Cy Twombly. Fifty Days at Iliam. Ilians in Battle, 1978
Cy Twombly. Fifty Days at Iliam. Ilians in Battle, 1978

*
Если различие между произведением и производством, на котором, по-моему (как это было видно), основывается всё творчество Тв., может показаться надуманным, то стоит вспомнить о решающем разъяснении, которое некоторые терминологические оппозиции позволили дать на первый взгляд запутанной психической деятельности. Английский психоаналитик Д. В. Винникотт2 показал, что сводить игру ребенка к чисто игровой деятельности ошибочно; в подтверждение он напомнил об оппозиции game (игра по строгим правилам) и play (игра произвольная). Тв., разумеется, играет на стороне play, а не game. Но это еще не всё. На втором этапе своего рассуждения Винникотт переходит от всё еще жесткого play к playing: реальность ребенка — и художника — это процесс манипуляции, а не произведенный результат (Винникотт систематически подменяет концепты соответствующими вербальными формами: fantasying, dreaming, living, holding и т. д.). Всё это прекрасно подходит и к Тв.: его творчество — не в концепте (trace), а в деятельности (tracing)3 или, еще лучше, на поле (листе бумаги), когда там происходит какая-то деятельность. Для Винникотта игра ребенка исчезает в пользу игровой зоны; «рисунок» для Тв. исчезает в пользу зоны, которую он населяет, наполняет движением, обрабатывает, бороздит — или разрежает.

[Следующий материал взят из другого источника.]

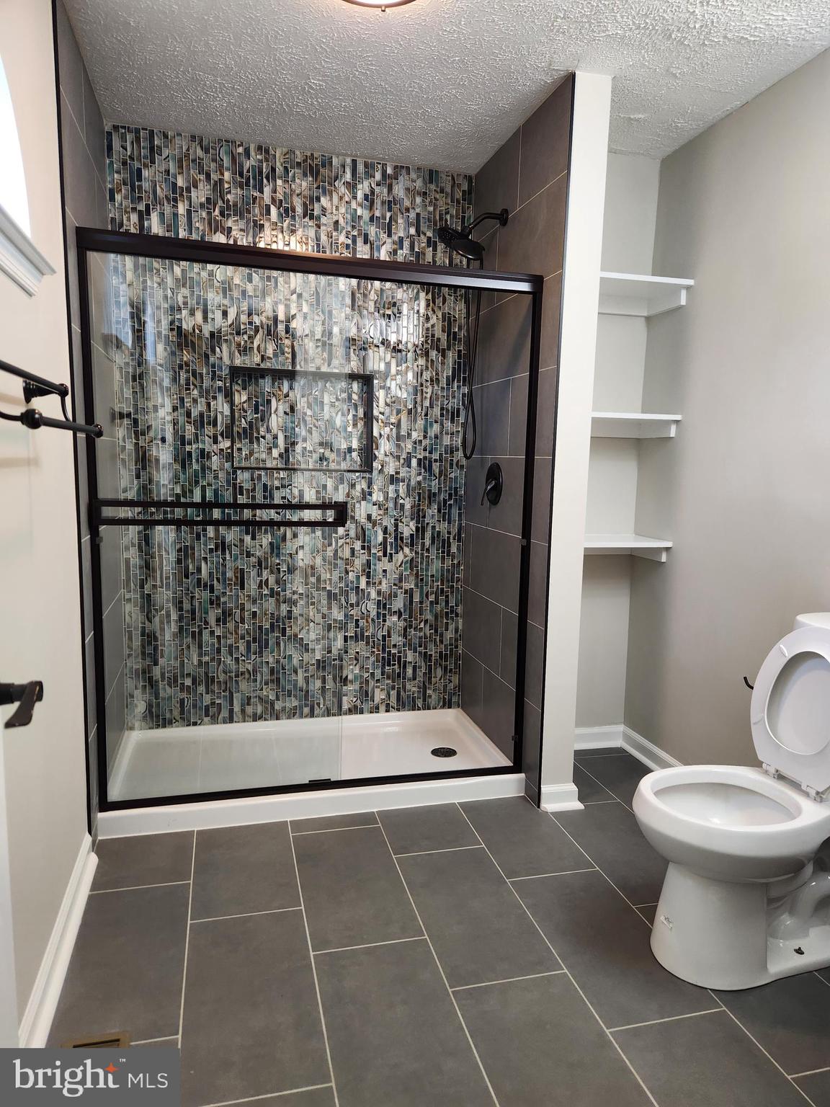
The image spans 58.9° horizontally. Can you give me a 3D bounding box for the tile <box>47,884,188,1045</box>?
[{"bbox_3d":[-0.723,1.016,1.849,0.283,0.012,0.597,-1,8,-15],"label":"tile"}]

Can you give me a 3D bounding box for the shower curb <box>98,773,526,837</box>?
[{"bbox_3d":[-0.314,0.867,2.617,1.497,0.098,0.100,-1,8,-15],"label":"shower curb"}]

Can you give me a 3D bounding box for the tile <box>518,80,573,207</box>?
[{"bbox_3d":[0.457,-1.425,2.589,0.012,0.292,0.422,-1,8,-15],"label":"tile"}]

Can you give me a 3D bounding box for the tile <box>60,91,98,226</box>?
[{"bbox_3d":[-1.020,-1.125,2.243,0.012,0.303,0.573,-1,8,-15],"label":"tile"}]

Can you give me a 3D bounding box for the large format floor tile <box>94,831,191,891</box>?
[{"bbox_3d":[-0.840,0.955,2.281,0.298,0.012,0.303,-1,8,-15],"label":"large format floor tile"}]

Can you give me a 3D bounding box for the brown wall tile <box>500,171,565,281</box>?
[{"bbox_3d":[0.423,-1.143,2.731,0.012,0.307,0.628,-1,8,-15],"label":"brown wall tile"}]

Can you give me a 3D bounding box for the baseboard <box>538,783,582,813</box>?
[{"bbox_3d":[0.535,0.884,2.680,0.150,0.086,0.060,-1,8,-15],"label":"baseboard"}]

  1. Tracing (англ.) — скалькированный чертеж или рисунок, а также начертание, черчение.
  2. Дональд Вудс Винникотт (1896–1971) — британский педиатр и детский психоаналитик. Один из важнейших представителей теории объектных отношений. Автор арт-терапевтической техники «Игра в каракули».
  3. Для противопоставления понятий результат/процесс автор использует английские слова: play/playing — игра/«играние»; fantasy/fantasying — фантазия/фантазирование; dream/ dreaming — мечта/мечтание; live/living — жизнь/проживание; hold/holding — захват/захватывание; trace/tracing — черта/ черчение.